Boylan shrugs off Sheehy’s ‘leprechaun’ jibe

SEÁN BOYLAN has laughed off criticism of him by former Australian coach Kevin Sheedy who described him as a “leprechaun” in a newspaper column.

Sheedy was in charge of the team which recorded only the second home success in 2005 and controversially retained the Cormac McAnallen Cup in Croke Park the following year. That was after a mass brawl at the start of the second game which caused widespread revulsion within the GAA and all but brought about the abandonment of the experiment.

In the newspaper article, Sheedy wrote that he hadn’t been impressed by Boylan’s press conference afterwards.

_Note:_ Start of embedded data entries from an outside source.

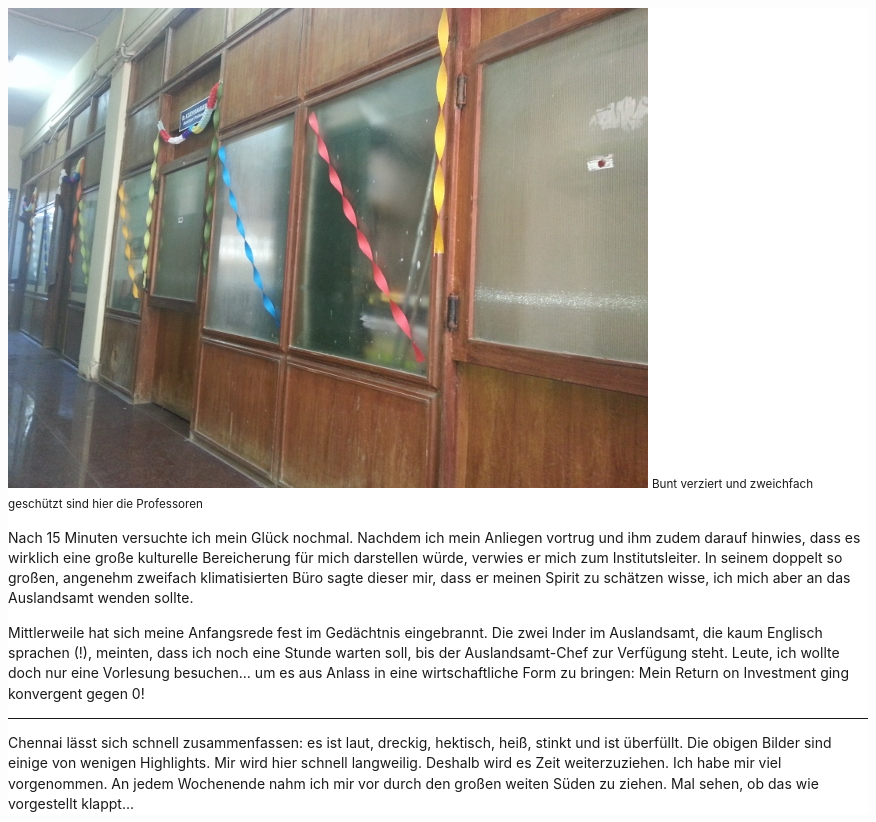 ![Abbildung des Management & Economics Instituts der Universität Madras](/images/madras_university_management_office.jpg  "Das Management & Economics Institut der Universität Madras")
<small>Bunt verziert und zweichfach geschützt sind hier die Professoren</small>

<p>Nach 15 Minuten versuchte ich mein Glück nochmal. Nachdem ich mein Anliegen vortrug und ihm zudem darauf hinwies, dass es wirklich eine große kulturelle Bereicherung für mich darstellen würde, verwies er mich zum Institutsleiter. In seinem doppelt so großen, angenehm zweifach klimatisierten Büro sagte dieser mir, dass er meinen Spirit zu schätzen wisse, ich mich aber an das Auslandsamt wenden sollte.</p>
<p>Mittlerweile hat sich meine Anfangsrede fest im Gedächtnis eingebrannt. Die zwei Inder im Auslandsamt, die kaum Englisch sprachen (!), meinten, dass ich noch eine Stunde warten soll, bis der Auslandsamt-Chef zur Verfügung steht. Leute, ich wollte doch nur eine Vorlesung besuchen… um es aus Anlass in eine wirtschaftliche Form zu bringen: Mein Return on Investment ging konvergent gegen 0!</p>
<hr>
<p>Chennai lässt sich schnell zusammenfassen: es ist laut, dreckig, hektisch, heiß, stinkt und ist überfüllt. Die obigen Bilder sind einige von wenigen Highlights. Mir wird hier schnell langweilig. Deshalb wird es Zeit weiterzuziehen. Ich habe mir viel vorgenommen. An jedem Wochenende nahm ich mir vor durch den großen weiten Süden zu ziehen. Mal sehen, ob das wie vorgestellt klappt...</p>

Last night, following a practice match in which the full squad of 27 players was together for the first time on this tour, the Irish manager said he had received a phone call about the matter from a media source about a half hour before he left the team hotel. He replied that he hadn’t seen the particular article but said: “I wasn’t apportioning blame anywhere. I just said that what happened shouldn’t have happened and that’s it,” he commented, adding: “I wish I had the luck of a leprechaun!”

Pointing out that Sheedy was a renowned AFL coach, he said: “He is entitled to his opinion. If that’s what he feels about me, there’s not a thing I can do about that... I did give respect to the Australians for their fantastic skills. I mentioned it (again) the other day — their movement, their speed, shooting. It was awesome. You have to give credit where credit is due.”

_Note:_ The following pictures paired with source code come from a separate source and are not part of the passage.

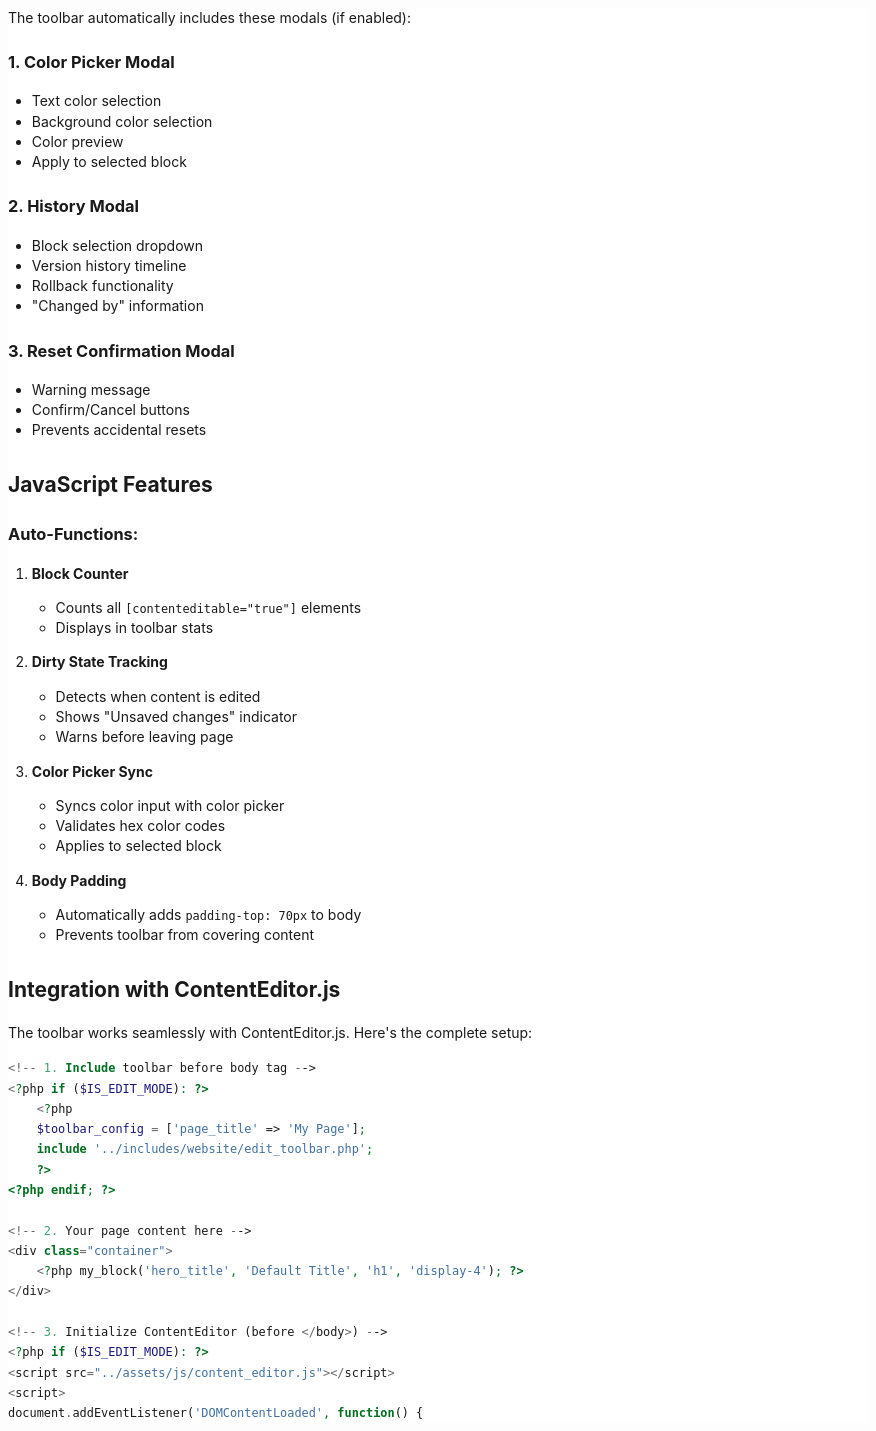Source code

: The toolbar automatically includes these modals (if enabled):

### 1. Color Picker Modal
- Text color selection
- Background color selection
- Color preview
- Apply to selected block

### 2. History Modal
- Block selection dropdown
- Version history timeline
- Rollback functionality
- "Changed by" information

### 3. Reset Confirmation Modal
- Warning message
- Confirm/Cancel buttons
- Prevents accidental resets

## JavaScript Features

### Auto-Functions:

1. **Block Counter**
   - Counts all `[contenteditable="true"]` elements
   - Displays in toolbar stats

2. **Dirty State Tracking**
   - Detects when content is edited
   - Shows "Unsaved changes" indicator
   - Warns before leaving page

3. **Color Picker Sync**
   - Syncs color input with color picker
   - Validates hex color codes
   - Applies to selected block

4. **Body Padding**
   - Automatically adds `padding-top: 70px` to body
   - Prevents toolbar from covering content

## Integration with ContentEditor.js

The toolbar works seamlessly with ContentEditor.js. Here's the complete setup:

```php
<!-- 1. Include toolbar before body tag -->
<?php if ($IS_EDIT_MODE): ?>
    <?php
    $toolbar_config = ['page_title' => 'My Page'];
    include '../includes/website/edit_toolbar.php';
    ?>
<?php endif; ?>

<!-- 2. Your page content here -->
<div class="container">
    <?php my_block('hero_title', 'Default Title', 'h1', 'display-4'); ?>
</div>

<!-- 3. Initialize ContentEditor (before </body>) -->
<?php if ($IS_EDIT_MODE): ?>
<script src="../assets/js/content_editor.js"></script>
<script>
document.addEventListener('DOMContentLoaded', function() {
```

At his press conference, on November 5, 2005, Boylan revealed that at one stage, he had considered taking his team off the field after what had happened at the start. And, he dismissed comments from the Australian side that Irish players started the trouble, commenting: “They can suggest what they like. It’s pure bullshit, excuse me, and pure nonsense. Don’t give me that.” Boylan had been particularly incensed by the treatment of his former (Meath) captain Graham Geraghty, who had to be hospitalised after suffering concussion when slung to the ground. Sheedy, in his (separate) media conference after the game alleged that the home team had been the aggressors both in Pearse Stadium in the opening test and in Croke Park.

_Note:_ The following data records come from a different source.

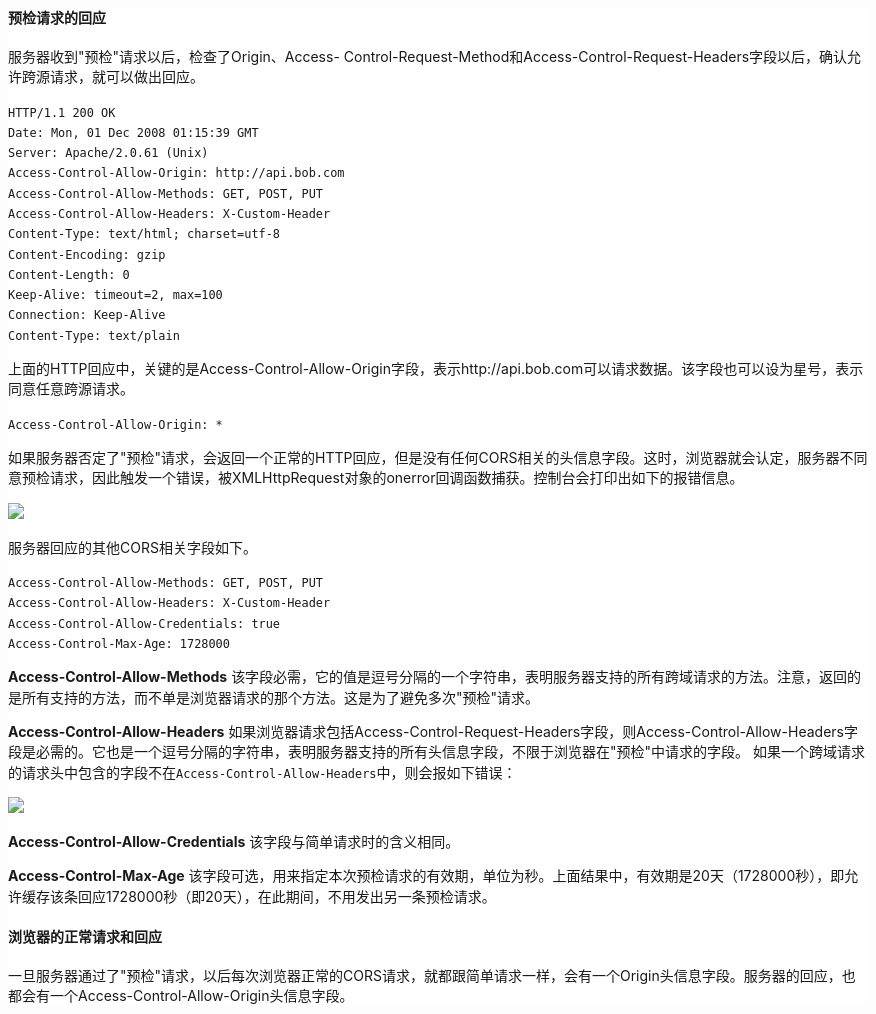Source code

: 
#### 预检请求的回应
服务器收到"预检"请求以后，检查了Origin、Access-	Control-Request-Method和Access-Control-Request-Headers字段以后，确认允许跨源请求，就可以做出回应。
```
HTTP/1.1 200 OK
Date: Mon, 01 Dec 2008 01:15:39 GMT
Server: Apache/2.0.61 (Unix)
Access-Control-Allow-Origin: http://api.bob.com
Access-Control-Allow-Methods: GET, POST, PUT
Access-Control-Allow-Headers: X-Custom-Header
Content-Type: text/html; charset=utf-8
Content-Encoding: gzip
Content-Length: 0
Keep-Alive: timeout=2, max=100
Connection: Keep-Alive
Content-Type: text/plain
```
上面的HTTP回应中，关键的是Access-Control-Allow-Origin字段，表示http://api.bob.com可以请求数据。该字段也可以设为星号，表示同意任意跨源请求。
```
Access-Control-Allow-Origin: *
```
如果服务器否定了"预检"请求，会返回一个正常的HTTP回应，但是没有任何CORS相关的头信息字段。这时，浏览器就会认定，服务器不同意预检请求，因此触发一个错误，被XMLHttpRequest对象的onerror回调函数捕获。控制台会打印出如下的报错信息。

![](https://raw.githubusercontent.com/NaisWang/images/master/20220409125841.png)

服务器回应的其他CORS相关字段如下。
```
Access-Control-Allow-Methods: GET, POST, PUT
Access-Control-Allow-Headers: X-Custom-Header
Access-Control-Allow-Credentials: true
Access-Control-Max-Age: 1728000
```
**Access-Control-Allow-Methods**
该字段必需，它的值是逗号分隔的一个字符串，表明服务器支持的所有跨域请求的方法。注意，返回的是所有支持的方法，而不单是浏览器请求的那个方法。这是为了避免多次"预检"请求。

**Access-Control-Allow-Headers**
如果浏览器请求包括Access-Control-Request-Headers字段，则Access-Control-Allow-Headers字段是必需的。它也是一个逗号分隔的字符串，表明服务器支持的所有头信息字段，不限于浏览器在"预检"中请求的字段。
如果一个跨域请求的请求头中包含的字段不在`Access-Control-Allow-Headers`中，则会报如下错误：

![](https://raw.githubusercontent.com/NaisWang/images/master/20220409125853.png)


**Access-Control-Allow-Credentials**
该字段与简单请求时的含义相同。

**Access-Control-Max-Age**
该字段可选，用来指定本次预检请求的有效期，单位为秒。上面结果中，有效期是20天（1728000秒），即允许缓存该条回应1728000秒（即20天），在此期间，不用发出另一条预检请求。

#### 浏览器的正常请求和回应
一旦服务器通过了"预检"请求，以后每次浏览器正常的CORS请求，就都跟简单请求一样，会有一个Origin头信息字段。服务器的回应，也都会有一个Access-Control-Allow-Origin头信息字段。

He said one of his players had been head-butted and that others had been kneed in the back (an allegation also made by Boylan).

What really infuriated the Irish management was that key players, including Tadhg Kennelly, had been targeted at the throw-in and the end result was that Boylan had only three players available for interchange.

On the same occasion, Sheedy took a swipe at the Irish media over their coverage of the series. “Every time Australia win, the series is coming to an end. Unbelievable. You’re the greatest conmen I ever met,” he said.

Meanwhile, the six players who had delayed their departure until Monday because of club commitments, had varying roles to play in the practice game despite only arriving four hours earlier. The group included Armagh star Aaron Kernan, who picked up his eighth medal on Sunday and team captain Sean Cavanagh whose team — Moy — lost in the Tyrone intermediate final. Cavanagh voiced an indirect criticism of the home media for suggesting that the Australians won’t be putting out a strong side. “We’re under no illusions. I know from personal experience in 2005 when the Australians came out and beat us off the park — and they did so playing class football — their media was into the old craic of it being an inexperienced team and that they hadn’t all their stars. You don’t buy into that. They had all their stars in Croke Park in 2004 and we beat them off the park. They came here with a so-called nobody team in 2005 and they hammered us. Certainly I would be wary in that they are saying the same stuff in the media this time. We have to be competitive, but certainly the work has been done in the training field this past couple of weeks. We are probably more prepared this time than any of the years I have been involved.”